### Exercise directions
State how many lines of the data below contain the string "skArc". Reply with the number alone.

Stored items:
= = =
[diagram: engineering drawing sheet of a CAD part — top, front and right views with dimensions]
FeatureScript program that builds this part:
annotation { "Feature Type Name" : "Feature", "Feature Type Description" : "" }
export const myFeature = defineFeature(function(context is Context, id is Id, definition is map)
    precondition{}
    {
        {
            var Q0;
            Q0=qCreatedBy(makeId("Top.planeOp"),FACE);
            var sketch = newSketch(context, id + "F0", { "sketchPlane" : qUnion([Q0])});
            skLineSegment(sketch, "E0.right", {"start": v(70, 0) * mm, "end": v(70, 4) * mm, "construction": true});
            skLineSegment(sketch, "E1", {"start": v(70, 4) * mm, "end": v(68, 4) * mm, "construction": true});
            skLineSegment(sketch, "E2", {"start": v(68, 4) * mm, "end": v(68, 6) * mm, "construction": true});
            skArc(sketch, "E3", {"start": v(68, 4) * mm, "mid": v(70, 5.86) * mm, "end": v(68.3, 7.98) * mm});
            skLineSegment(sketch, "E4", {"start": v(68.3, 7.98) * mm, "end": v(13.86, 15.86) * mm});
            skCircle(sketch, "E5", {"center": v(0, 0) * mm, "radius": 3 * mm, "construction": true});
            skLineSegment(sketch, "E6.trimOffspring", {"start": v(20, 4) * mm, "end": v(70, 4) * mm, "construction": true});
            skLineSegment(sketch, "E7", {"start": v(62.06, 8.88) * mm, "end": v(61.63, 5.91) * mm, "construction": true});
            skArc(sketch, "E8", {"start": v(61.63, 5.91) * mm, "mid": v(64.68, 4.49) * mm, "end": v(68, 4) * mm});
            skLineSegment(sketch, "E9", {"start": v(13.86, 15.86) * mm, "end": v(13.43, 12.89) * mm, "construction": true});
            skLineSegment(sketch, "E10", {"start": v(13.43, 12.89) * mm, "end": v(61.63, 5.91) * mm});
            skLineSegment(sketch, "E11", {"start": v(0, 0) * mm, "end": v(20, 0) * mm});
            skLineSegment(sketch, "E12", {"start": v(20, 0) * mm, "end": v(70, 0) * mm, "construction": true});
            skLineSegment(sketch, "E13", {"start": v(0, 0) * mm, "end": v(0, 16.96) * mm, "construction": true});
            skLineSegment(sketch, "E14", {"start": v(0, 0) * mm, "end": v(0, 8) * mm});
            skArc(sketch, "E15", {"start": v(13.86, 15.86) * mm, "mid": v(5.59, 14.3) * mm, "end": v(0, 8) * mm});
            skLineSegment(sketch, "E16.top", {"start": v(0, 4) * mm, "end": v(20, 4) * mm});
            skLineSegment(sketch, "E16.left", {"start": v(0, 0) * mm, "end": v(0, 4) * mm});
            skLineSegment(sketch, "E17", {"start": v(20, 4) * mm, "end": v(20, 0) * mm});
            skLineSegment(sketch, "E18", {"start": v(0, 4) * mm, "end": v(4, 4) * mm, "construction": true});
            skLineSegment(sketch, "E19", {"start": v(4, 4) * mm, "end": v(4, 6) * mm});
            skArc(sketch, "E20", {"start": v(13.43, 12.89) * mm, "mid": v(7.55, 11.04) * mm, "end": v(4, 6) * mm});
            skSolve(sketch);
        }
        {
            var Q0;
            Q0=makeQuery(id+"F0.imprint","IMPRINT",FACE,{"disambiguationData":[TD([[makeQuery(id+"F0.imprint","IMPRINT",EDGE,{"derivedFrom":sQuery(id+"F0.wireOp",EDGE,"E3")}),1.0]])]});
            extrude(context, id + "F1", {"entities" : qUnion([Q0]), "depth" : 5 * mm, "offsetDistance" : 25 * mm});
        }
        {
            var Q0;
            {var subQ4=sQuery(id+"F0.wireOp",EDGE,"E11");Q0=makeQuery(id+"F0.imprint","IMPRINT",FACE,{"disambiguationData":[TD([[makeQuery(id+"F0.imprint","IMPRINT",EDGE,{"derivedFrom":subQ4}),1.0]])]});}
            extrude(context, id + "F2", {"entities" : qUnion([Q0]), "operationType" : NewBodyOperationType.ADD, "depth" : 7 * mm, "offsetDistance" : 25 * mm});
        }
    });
= = =
### Answer in full
4